Philippines to target inadequate suspicious-transaction reports

31 May 2021 07:32

Money Laundering

The Philippines anti-money laundering agency will consider taking action against companies and individuals that have filed inadequate suspicious-transaction reports.

The Anti-Money Laundering Council, or AMLC, found in a recent study that many reports, known as STRs, had failed to properly identify the suspected criminal behavior linked to a given financial transaction, and were instead using a generic catch-all category, known as Suspicious Indicator 6, or SI6.

The study found that SI6 was the most popular reason given for filing an STR to the AMLC for every year between 2017 to 2020 and accounted for 29 percent, or 704,954, of the total STRs for this period. For STRs filed using the SI6 category, about 96 percent, or 674,372 STRs, were concentrated among only 11 covered persons. It didn’t name any companies or banks as the culprits.

The study said this distribution “may signal defensive filing” or a “lack of proper mechanisms for internal investigations” by reporting entities.
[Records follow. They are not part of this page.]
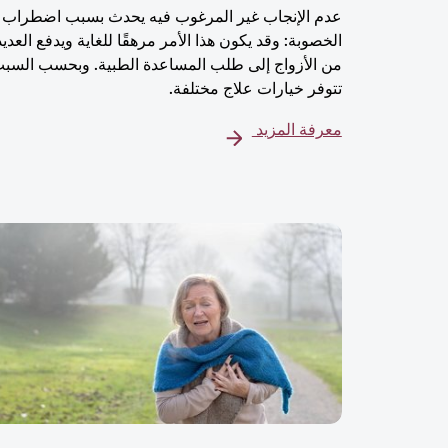
عدم الإنجاب غير المرغوب فيه يحدث بسبب اضطراب
الخصوبة: وقد يكون هذا الأمر مرهقًا للغاية ويدفع العديد
من الأزواج إلى طلب المساعدة الطبية. وبحسب السب
تتوفر خيارات علاج مختلفة.
معرفة المزيد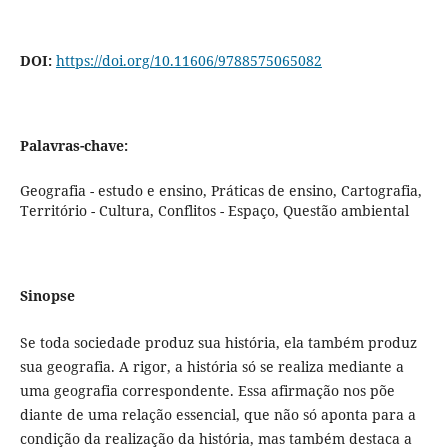
DOI:
https://doi.org/10.11606/9788575065082
Palavras-chave:
Geografia - estudo e ensino, Práticas de ensino, Cartografia,
Território - Cultura, Conflitos - Espaço, Questão ambiental
Sinopse
Se toda sociedade produz sua história, ela também produz
sua geografia. A rigor, a história só se realiza mediante a
uma geografia correspondente. Essa afirmação nos põe
diante de uma relação essencial, que não só aponta para a
condição da realização da história, mas também destaca a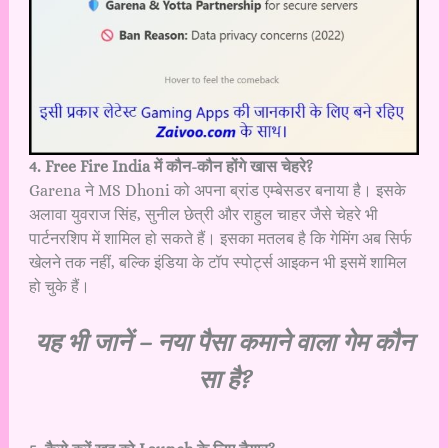
4. Free Fire India में कौन-कौन होंगे खास चेहरे?
Garena ने MS Dhoni को अपना ब्रांड एम्बेसडर बनाया है। इसके
अलावा युवराज सिंह, सुनील छेत्री और राहुल चाहर जैसे चेहरे भी
पार्टनरशिप में शामिल हो सकते हैं। इसका मतलब है कि गेमिंग अब सिर्फ
खेलने तक नहीं, बल्कि इंडिया के टॉप स्पोर्ट्स आइकन भी इसमें शामिल
हो चुके हैं।
यह भी जानें –
नया पैसा कमाने वाला गेम कौन
सा है?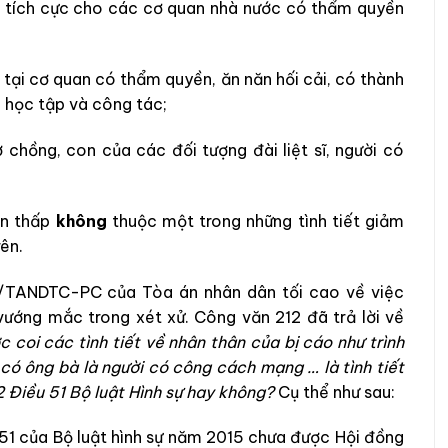
ỡ tích cực cho các cơ quan nhà nước có thẩm quyền
 tại cơ quan có thẩm quyền, ăn năn hối cải, có thành
, học tập và công tác;
chồng, con của các đối tượng đài liệt sĩ, người có
vấn thấp
không
thuộc một trong những tình tiết giảm
ên.
2/TANDTC-PC của Tòa án nhân dân tối cao về việc
vướng mắc trong xét xử. Công văn 212 đã trả lời về
c coi các tình tiết về nhân thân của bị cáo như trình
 có ông bà là người có công cách mạng … là tình tiết
2 Điều 51 Bộ luật Hình sự hay không?
Cụ thể như sau:
 51 của Bộ luật hình sự năm 2015 chưa được Hội đồng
It added that the use of SI6 “has been misused and abused.”

“Using SI6 as the reason for filing may downplay the risk and prioritization of STRs,” Mel Georgie Racela, the head of the agency, told MLex in response to emailed questions.

Racela also said that some companies filed reports simply because they had been alerted to a transaction by their own company transaction-monitoring systems.
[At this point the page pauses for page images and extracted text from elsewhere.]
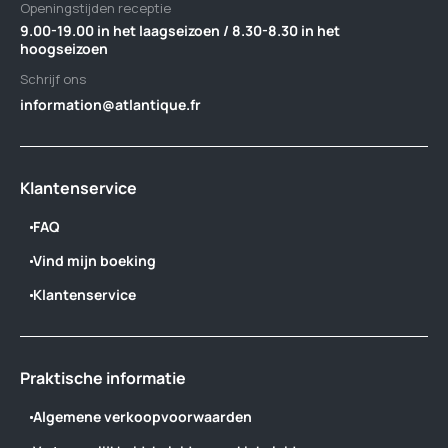
Openingstijden receptie
9.00-19.00 in het laagseizoen / 8.30-8.30 in het
hoogseizoen
Schrijf ons
information@atlantique.fr
Klantenservice
FAQ
Vind mijn boeking
Klantenservice
Praktische informatie
Algemene verkoopvoorwaarden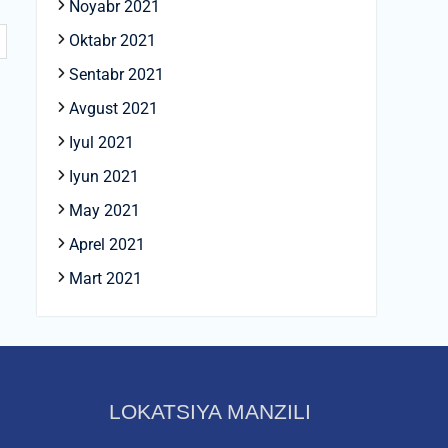
Noyabr 2021
Oktabr 2021
Sentabr 2021
Avgust 2021
Iyul 2021
Iyun 2021
May 2021
Aprel 2021
Mart 2021
LOKATSIYA MANZILI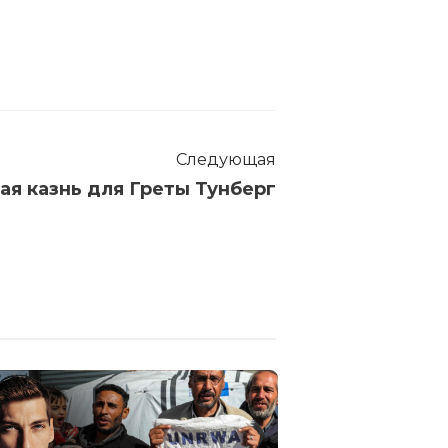
Следующая
ая казнь для Греты Тунберг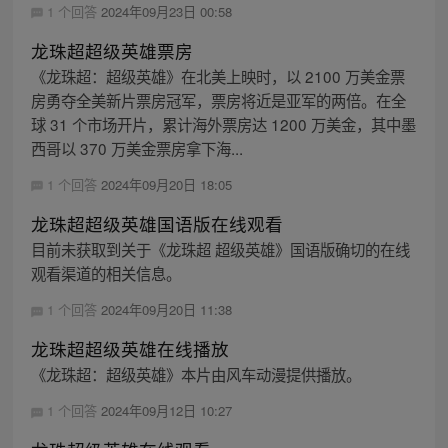
1 个回答
2024年09月23日 00:58
龙珠超超级英雄票房
《龙珠超：超级英雄》在北美上映时，以 2100 万美金票
房勇夺全美新片票房冠军，票房将近是亚军的两倍。在全
球 31 个市场开片，累计海外票房达 1200 万美金，其中墨
西哥以 370 万美金票房拿下海...
1 个回答
2024年09月20日 18:05
龙珠超超级英雄国语版在线观看
目前未获取到关于《龙珠超 超级英雄》国语版确切的在线
观看渠道的相关信息。
1 个回答
2024年09月20日 11:38
龙珠超超级英雄在线播放
《龙珠超：超级英雄》本片由风车动漫提供播放。
1 个回答
2024年09月12日 10:27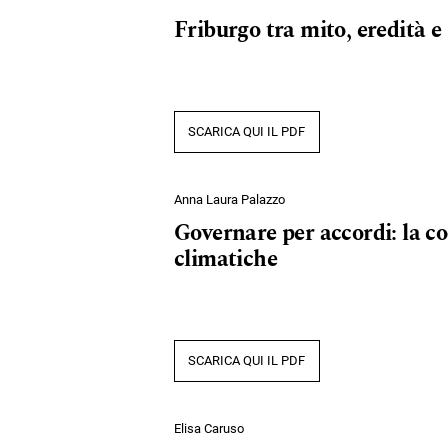
Friburgo tra mito, eredità e 
SCARICA QUI IL PDF
Anna Laura Palazzo
Governare per accordi: la co
climatiche
SCARICA QUI IL PDF
Elisa Caruso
“Submitting STRs merely due to [transaction monitoring system] alerts without further investigation and undergoing proper escalation process does not conform to the AMLC Registration and Reporting Guidelines,” Racela said. “Said guidelines mandate covered persons to answer the ‘5Ws and 1H’ — questions who, what, when, where, why, and how — so that said reports may be valuable to the AMLC.”
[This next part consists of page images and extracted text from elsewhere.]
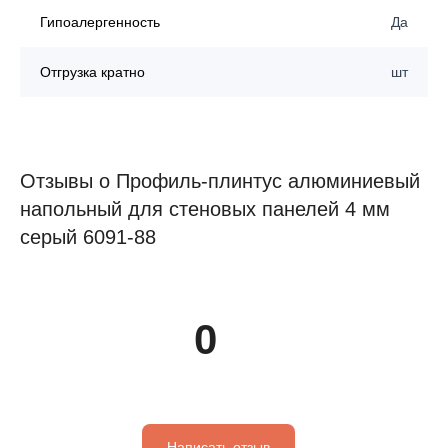
Гипоалергенность
Да
Отгрузка кратно
шт
Отзывы о Профиль-плинтус алюминиевый
напольный для стеновых панелей 4 мм
серый 6091-88
0
Написать отзыв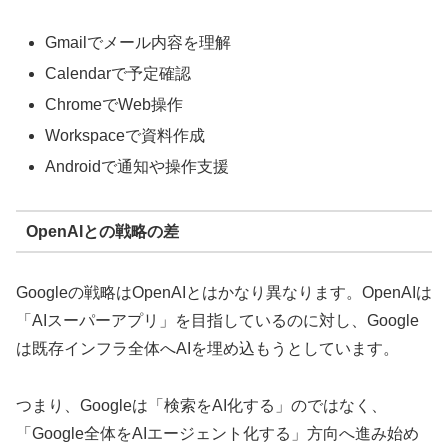
Gmailでメール内容を理解
Calendarで予定確認
ChromeでWeb操作
Workspaceで資料作成
Androidで通知や操作支援
OpenAIとの戦略の差
Googleの戦略はOpenAIとはかなり異なります。OpenAIは
「AIスーパーアプリ」を目指しているのに対し、Google
は既存インフラ全体へAIを埋め込もうとしています。
つまり、Googleは「検索をAI化する」のではなく、
「Google全体をAIエージェント化する」方向へ進み始め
Racela declined to say which companies or sectors were predominantly responsible for these issues.

Confirming remarks given in an media interview last week, Racela said that the study, which has been distributed to other regulators such as the central bank and the country’s Securities and Exchange Commission, “serves as a trigger for opening enforcement actions on the part of the supervisors, including the AMLC.”

After the AMLC’s internal Compliance and Supervision Group has evaluated those who have failed to provide adequate STRs, he said the agency will then issue recommendations, order them to submit an action plan for improving their STR filing processes and even impose sanctions.

“The AMLC is more concerned about corrective measures rather than just penalties, which, nevertheless, the AMLC will not hesitate to impose whenever necessary,” Racela said.

He warned that filing STRs without properly designating the suspected illicit activity was a “less serious violation” according to the rules, and can be punishable with a fine between 5,000 pesos ($100) per transaction up to 100,000 pesos ($2,100) per transaction.

But if it can be proven that a covered person — which can include companies or individuals — failed to properly note the suspected unlawful activity intentionally in order to mislead the AMLC that is a criminal offense, he said. They can face up to four years in prison, and a fine ranging from 100,000 pesos to 500,000 pesos.

Racela gave no indication about when the public can expect to see such action being taken.